This article by Michael Smith first appeared in the Credo column of The Times on 7 November 2008.
Never has a financial crisis focused so starkly on moral, ethical and even spiritual issues. The words used by commentators have run the gamut of emotions: greed, dishonesty and fear, panic replacing confidence, risk and hubris versus prudence, and faith in the banking system or lack of it. Never have the virtues of trust and integrity been more needed in the global economy.
The whole edifice was built on maximising profit, and a dishonest assessment of individual borrowers’ creditworthiness. It was bound to end in tears, and now millions pay the price in increased taxes and unemployment. Despite the pain, it may all be healthy in the long run. The crisis is a chance to re-examine fundamental motives; and to ask how capitalism at its best is supposed to work. Where is our faith place? In markets and profit? Or in something deeper?

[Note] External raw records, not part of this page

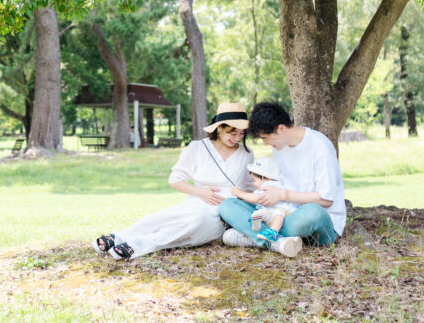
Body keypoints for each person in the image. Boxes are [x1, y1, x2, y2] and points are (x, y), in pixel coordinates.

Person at [92, 102, 255, 260]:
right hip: (196, 203)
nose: (237, 138)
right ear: (219, 127)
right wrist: (202, 193)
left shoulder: (246, 154)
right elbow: (175, 180)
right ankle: (118, 237)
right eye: (233, 133)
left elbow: (248, 189)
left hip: (223, 215)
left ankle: (137, 246)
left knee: (196, 222)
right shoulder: (198, 148)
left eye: (241, 134)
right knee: (164, 218)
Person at [219, 101, 345, 251]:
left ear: (281, 128)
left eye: (266, 138)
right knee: (228, 206)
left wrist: (282, 195)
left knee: (312, 212)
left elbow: (326, 200)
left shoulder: (321, 148)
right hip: (281, 213)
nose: (265, 144)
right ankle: (277, 242)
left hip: (313, 220)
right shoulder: (279, 147)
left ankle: (255, 237)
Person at [229, 156, 302, 257]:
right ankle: (256, 219)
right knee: (262, 212)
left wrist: (239, 193)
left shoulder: (269, 186)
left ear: (265, 178)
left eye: (254, 180)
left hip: (285, 215)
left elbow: (255, 198)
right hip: (270, 213)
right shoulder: (269, 184)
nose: (253, 184)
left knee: (278, 213)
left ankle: (273, 232)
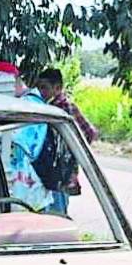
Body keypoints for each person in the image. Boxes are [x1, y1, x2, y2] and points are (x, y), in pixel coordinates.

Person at [0, 61, 53, 211]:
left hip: (28, 195)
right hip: (29, 195)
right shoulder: (26, 103)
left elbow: (17, 145)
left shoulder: (26, 107)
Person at [36, 67, 98, 214]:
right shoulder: (46, 107)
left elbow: (90, 132)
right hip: (52, 169)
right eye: (39, 88)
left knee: (57, 212)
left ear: (57, 88)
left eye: (45, 88)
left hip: (62, 170)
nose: (41, 92)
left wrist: (72, 153)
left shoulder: (64, 108)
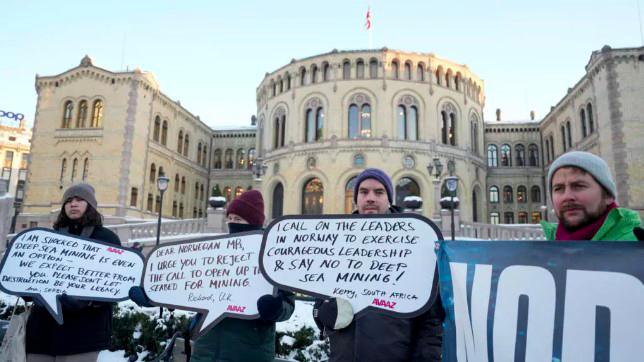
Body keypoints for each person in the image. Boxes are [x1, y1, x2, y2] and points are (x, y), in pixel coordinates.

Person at [130, 189, 294, 362]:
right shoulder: (215, 255)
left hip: (248, 353)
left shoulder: (273, 256)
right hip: (205, 351)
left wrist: (275, 309)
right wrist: (152, 295)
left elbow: (288, 304)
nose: (232, 223)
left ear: (253, 223)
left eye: (238, 219)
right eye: (229, 219)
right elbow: (183, 284)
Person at [313, 168, 445, 361]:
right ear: (356, 198)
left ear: (389, 198)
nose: (370, 198)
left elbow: (431, 321)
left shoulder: (414, 244)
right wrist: (323, 311)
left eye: (379, 192)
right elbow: (319, 304)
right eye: (364, 192)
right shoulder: (338, 243)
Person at [26, 182, 121, 361]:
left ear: (90, 205)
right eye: (68, 200)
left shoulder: (106, 239)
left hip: (83, 334)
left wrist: (88, 301)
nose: (73, 204)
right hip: (42, 333)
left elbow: (115, 283)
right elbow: (32, 274)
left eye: (79, 199)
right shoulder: (47, 238)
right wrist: (26, 290)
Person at [541, 151, 642, 241]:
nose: (567, 196)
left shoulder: (635, 245)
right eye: (558, 188)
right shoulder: (549, 247)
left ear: (608, 195)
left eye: (579, 186)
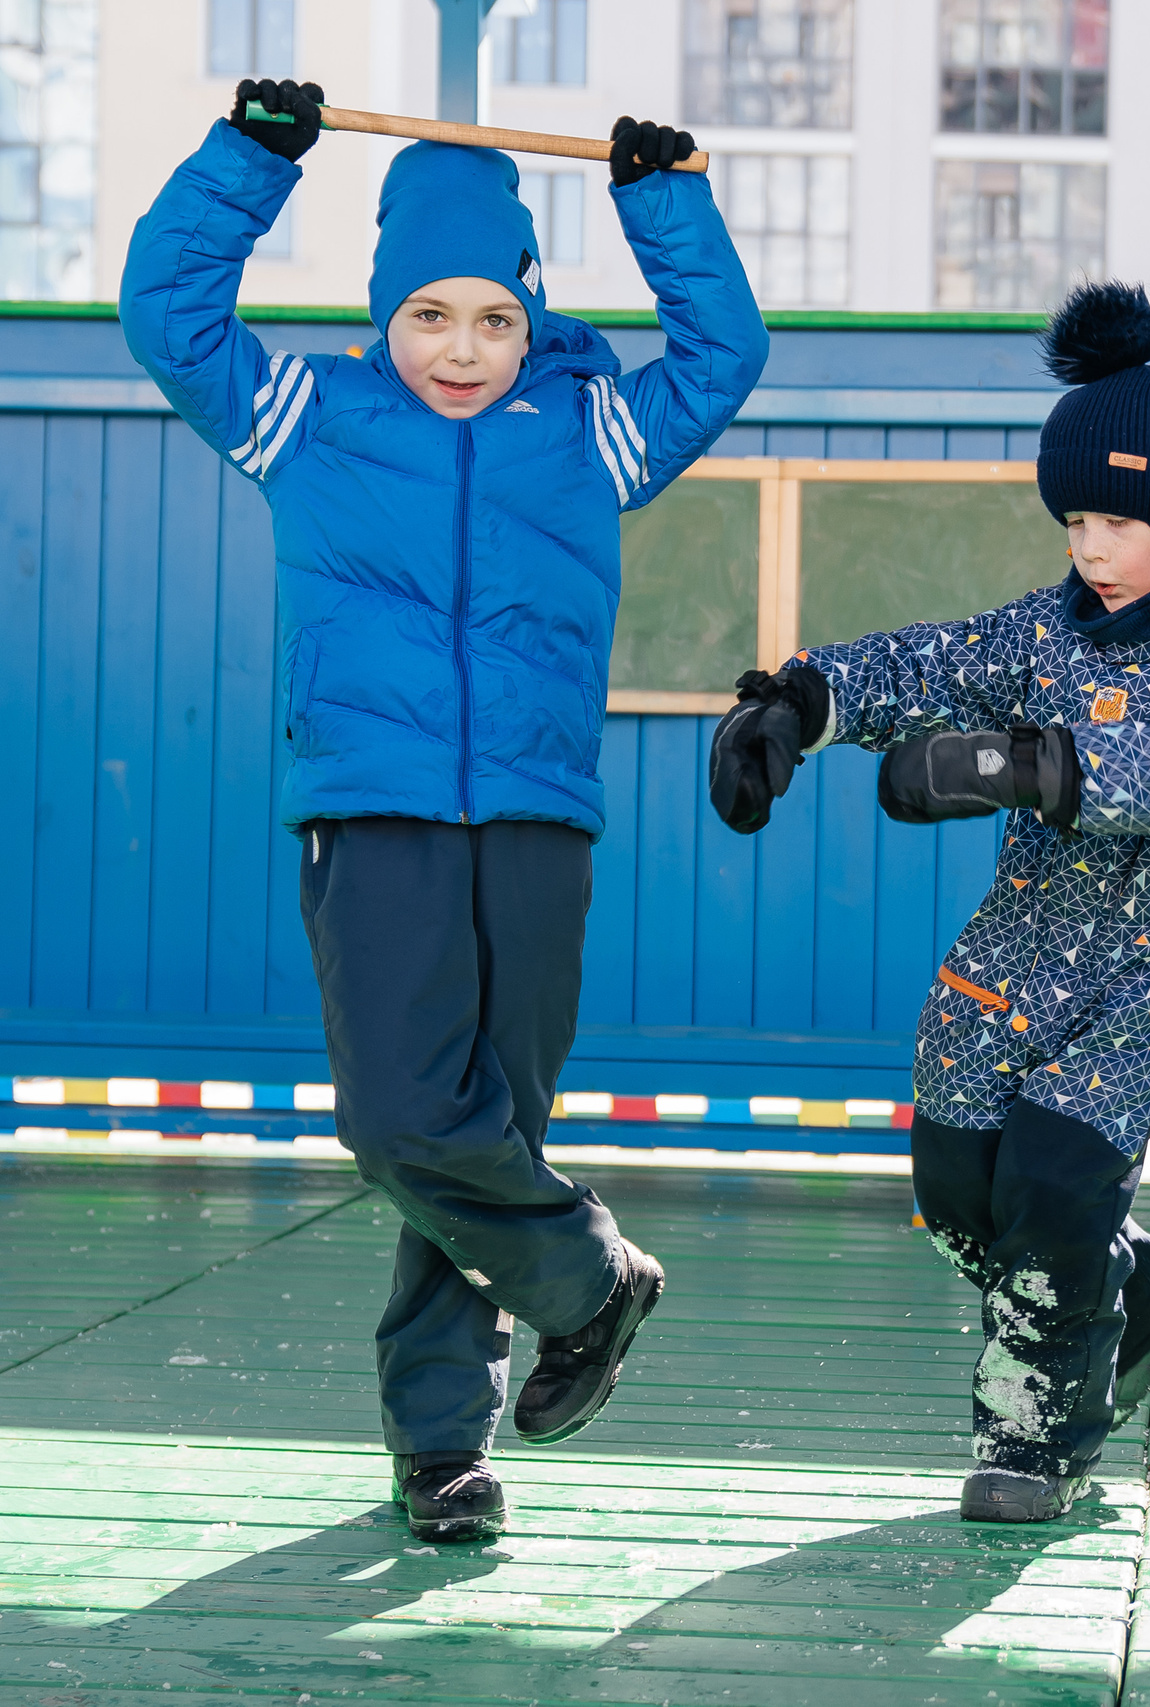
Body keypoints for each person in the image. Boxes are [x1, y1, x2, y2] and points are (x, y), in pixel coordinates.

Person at [120, 80, 770, 1543]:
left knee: (488, 1126)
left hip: (539, 815)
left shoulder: (592, 431)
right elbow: (168, 311)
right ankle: (590, 1283)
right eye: (429, 317)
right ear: (381, 320)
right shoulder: (308, 415)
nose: (462, 350)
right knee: (405, 1117)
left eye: (492, 317)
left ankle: (442, 1446)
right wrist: (251, 159)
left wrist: (662, 201)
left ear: (532, 315)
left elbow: (726, 349)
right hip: (377, 808)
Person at [706, 282, 1150, 1523]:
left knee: (1053, 1196)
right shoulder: (1059, 626)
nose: (1089, 548)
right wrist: (800, 705)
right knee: (956, 1194)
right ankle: (1127, 1292)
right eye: (1075, 519)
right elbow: (929, 659)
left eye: (1117, 521)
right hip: (1013, 958)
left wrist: (1021, 767)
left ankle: (1031, 1437)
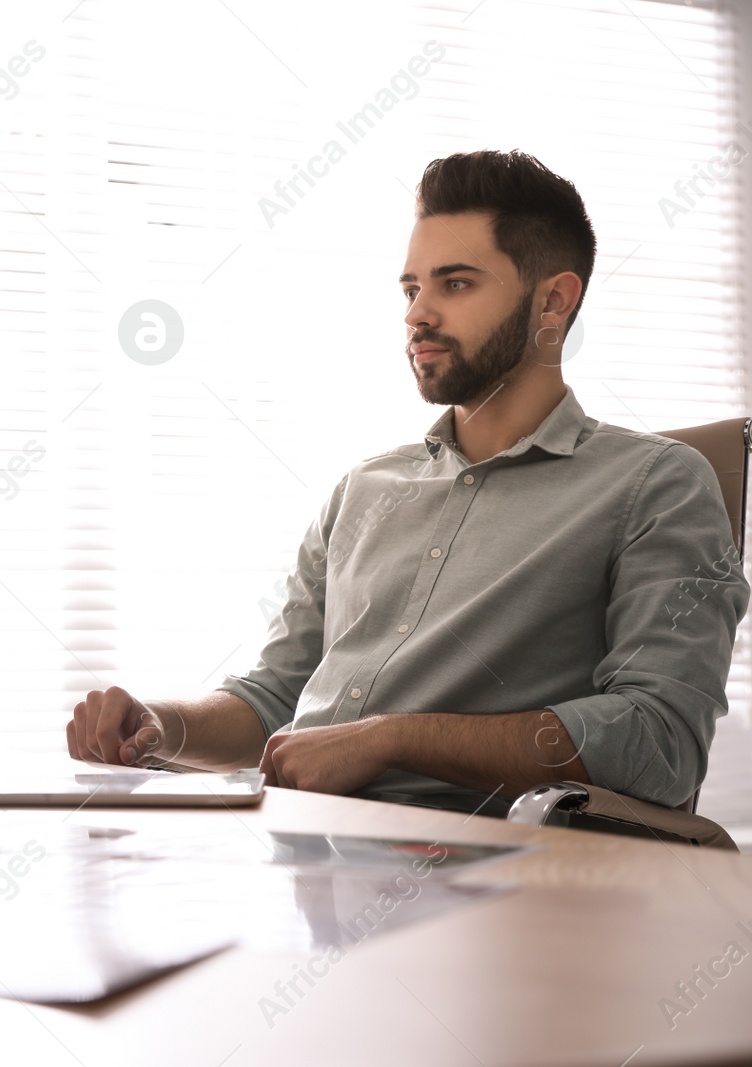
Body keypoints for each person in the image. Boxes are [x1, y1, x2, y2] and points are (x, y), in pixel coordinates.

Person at [67, 149, 750, 815]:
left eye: (455, 283)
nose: (417, 313)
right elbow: (276, 696)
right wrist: (162, 727)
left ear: (552, 301)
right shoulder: (363, 489)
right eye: (411, 287)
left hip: (477, 878)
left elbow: (660, 743)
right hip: (292, 841)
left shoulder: (656, 485)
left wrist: (394, 739)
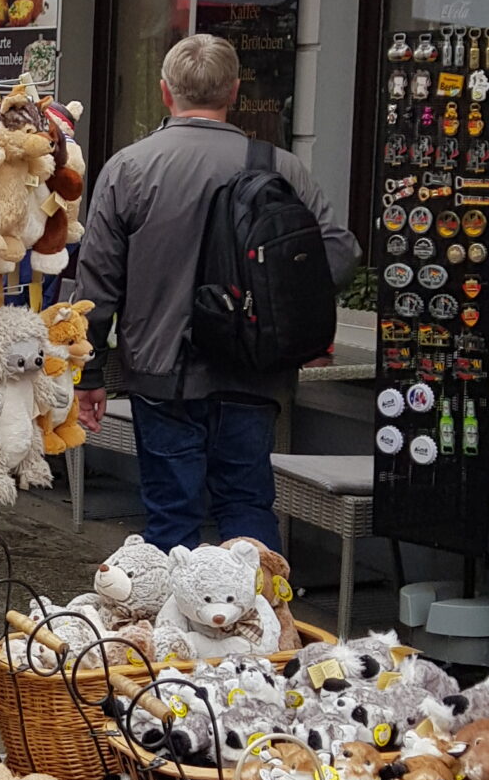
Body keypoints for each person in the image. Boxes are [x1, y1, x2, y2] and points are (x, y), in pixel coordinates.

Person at [73, 33, 357, 552]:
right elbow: (339, 254)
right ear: (234, 91)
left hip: (162, 372)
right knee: (248, 509)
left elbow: (97, 282)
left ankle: (171, 630)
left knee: (170, 519)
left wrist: (88, 374)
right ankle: (263, 627)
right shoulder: (280, 167)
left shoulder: (130, 168)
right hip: (255, 370)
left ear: (165, 92)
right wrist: (286, 310)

Of course we all want our finances, including our pensions, to be in safe havens. We search for the best returns on our assets. We move money around. Indeed there is a biblical precedent in Jesus’s parable of the investment and return on talents. The one whose talents increased the most was most praised. The one who buried his talent in the ground (under the mattress?) was most condemned.
But those who are driven solely by the profit motive and “the love of money”, described by St Paul as “the root of all evil”, are discovering that security based on material wealth is an illusion. A curious weakness of human nature says that the more we have, the more we still want. When Rockefeller was asked “How much is enough?” he is said to have replied, “Just a little more”. Yet the roots of security and satisfaction lie elsewhere, not in amassing wealth but in seeking the divine purpose for our lives.
The crisis has called into question the whole capitalist system. Karl Marx’s Das Kapital has been flying off bookshelves. Could the capitalist edifice totally collapse, corrupted from within, like the Roman Empire? Given that it is still the only show in town, how can capitalism be rescued from itself? To answer that question, we can turn to the father of capitalism himself.
We remember Adam Smith for his emphasis on the “invisible hand” of the free market. If each person pursued their own interest, then the common good would also be served. But there was much more to it than that.
Smith was professor of moral philosophy at Glasgow University (1752-64), and it was, he said, “by far the most useful and therefore by far the happiest and most honourable period” of his life.
In 1759, 17 years before he published The Wealth of Nations, he wrote The Theory of Moral Sentiments. In it he referred to “compassion, the emotion we feel for the misery of others”; and “the Impartial Spectator” inside each of us which acted like “a demi-god within the breast”. It was “there to speak for itself and for others”. And “in the race for wealth, if injustice is done, the Impartial Spectator changes sides”. In other words, greed and the profit motive could not be condoned if they led to injustice.
Moreover, Smith described the “man within us” — in today’s language the conscience — as “the Vice-Regent of the Deity”; we needed to “co-operate with the Deity and advance, as far as in our power, the plan of Providence”.
As Stephen Young, of the Caux Round Table group of business executives, argues in his book Moral Capitalism, the separation of Smith’s two texts has given us a distorted notion of how capitalism should work.
Capitalism cannot be separated from conscience and even a divine providence, a guiding hand. For without conscience, without the “invisible hand” of divine grace, untamed capitalism too easily leads to corruption — and to the greed and dishonesty, the loss of humanity and common sense, that we have recently seen in the financial markets. To rescue capitalism and the banking system, we need to revisit Adam Smith’s moral philosophy — and our own consciences.